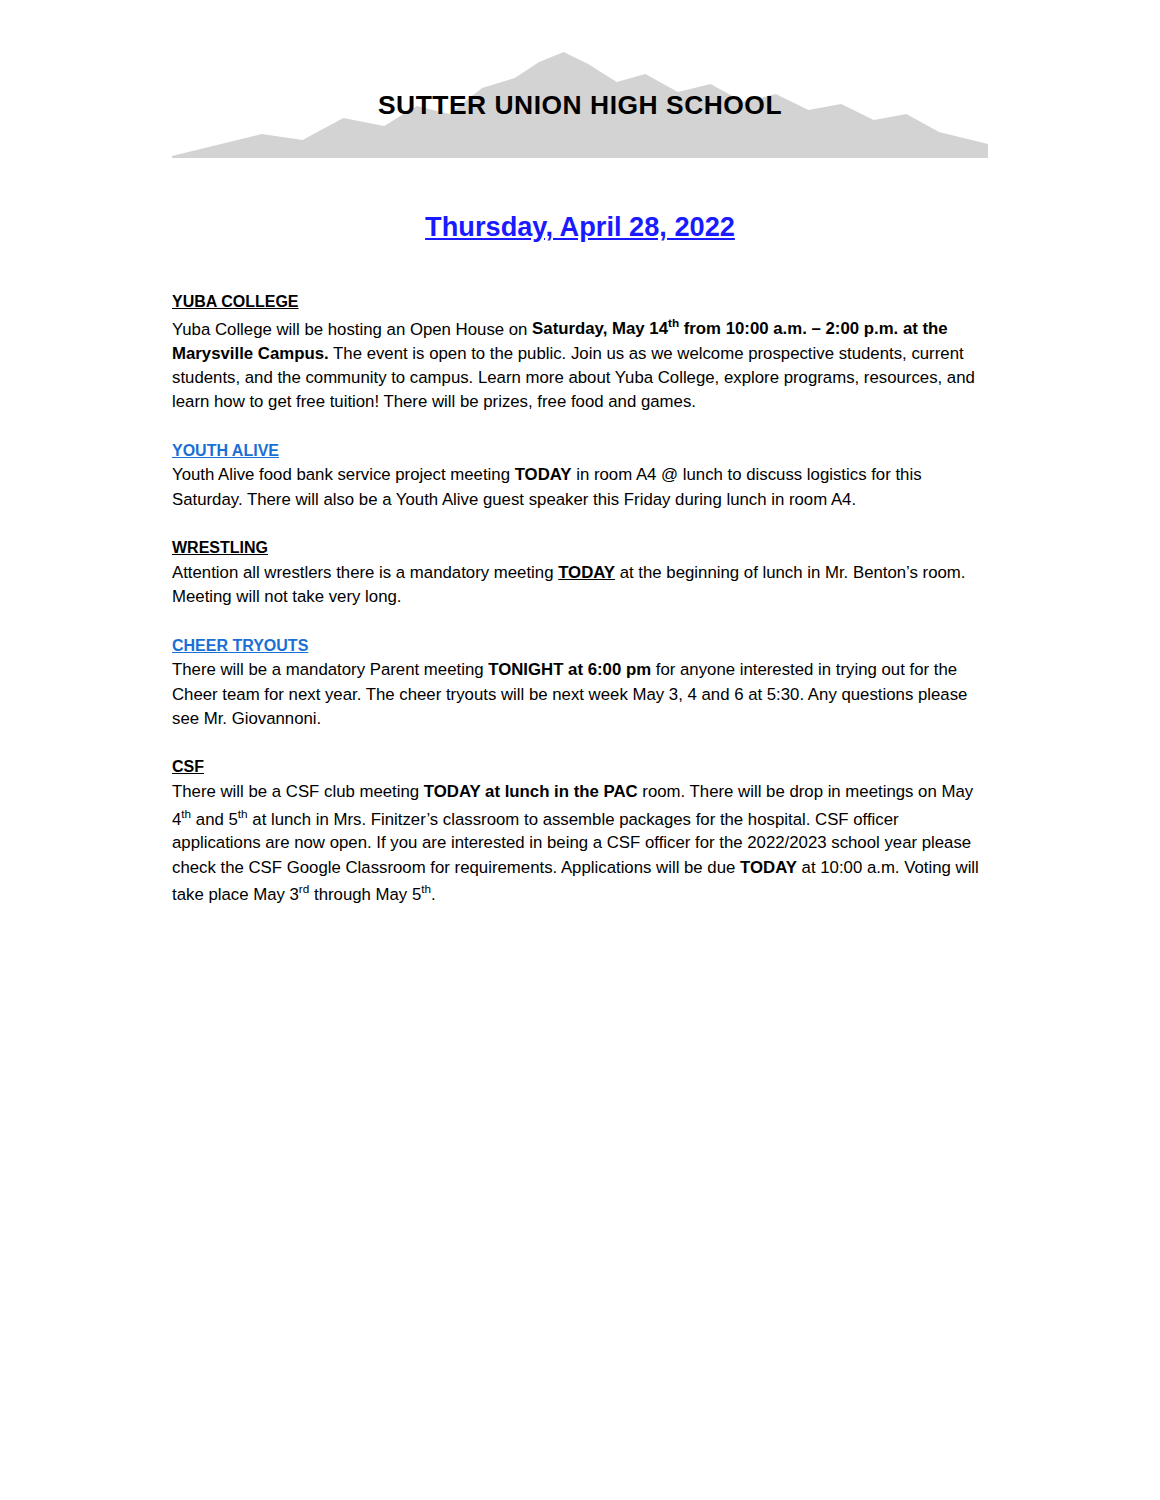SUTTER UNION HIGH SCHOOL
Thursday, April 28, 2022
YUBA COLLEGE
Yuba College will be hosting an Open House on Saturday, May 14th from 10:00 a.m. – 2:00 p.m. at the Marysville Campus. The event is open to the public. Join us as we welcome prospective students, current students, and the community to campus. Learn more about Yuba College, explore programs, resources, and learn how to get free tuition! There will be prizes, free food and games.
YOUTH ALIVE
Youth Alive food bank service project meeting TODAY in room A4 @ lunch to discuss logistics for this Saturday. There will also be a Youth Alive guest speaker this Friday during lunch in room A4.
WRESTLING
Attention all wrestlers there is a mandatory meeting TODAY at the beginning of lunch in Mr. Benton’s room. Meeting will not take very long.
CHEER TRYOUTS
There will be a mandatory Parent meeting TONIGHT at 6:00 pm for anyone interested in trying out for the Cheer team for next year. The cheer tryouts will be next week May 3, 4 and 6 at 5:30. Any questions please see Mr. Giovannoni.
CSF
There will be a CSF club meeting TODAY at lunch in the PAC room. There will be drop in meetings on May 4th and 5th at lunch in Mrs. Finitzer’s classroom to assemble packages for the hospital. CSF officer applications are now open. If you are interested in being a CSF officer for the 2022/2023 school year please check the CSF Google Classroom for requirements. Applications will be due TODAY at 10:00 a.m. Voting will take place May 3rd through May 5th.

## [Work request]
Say how many lines in the entries include the word "will", with no text around the number.

## [Exercise solution]
5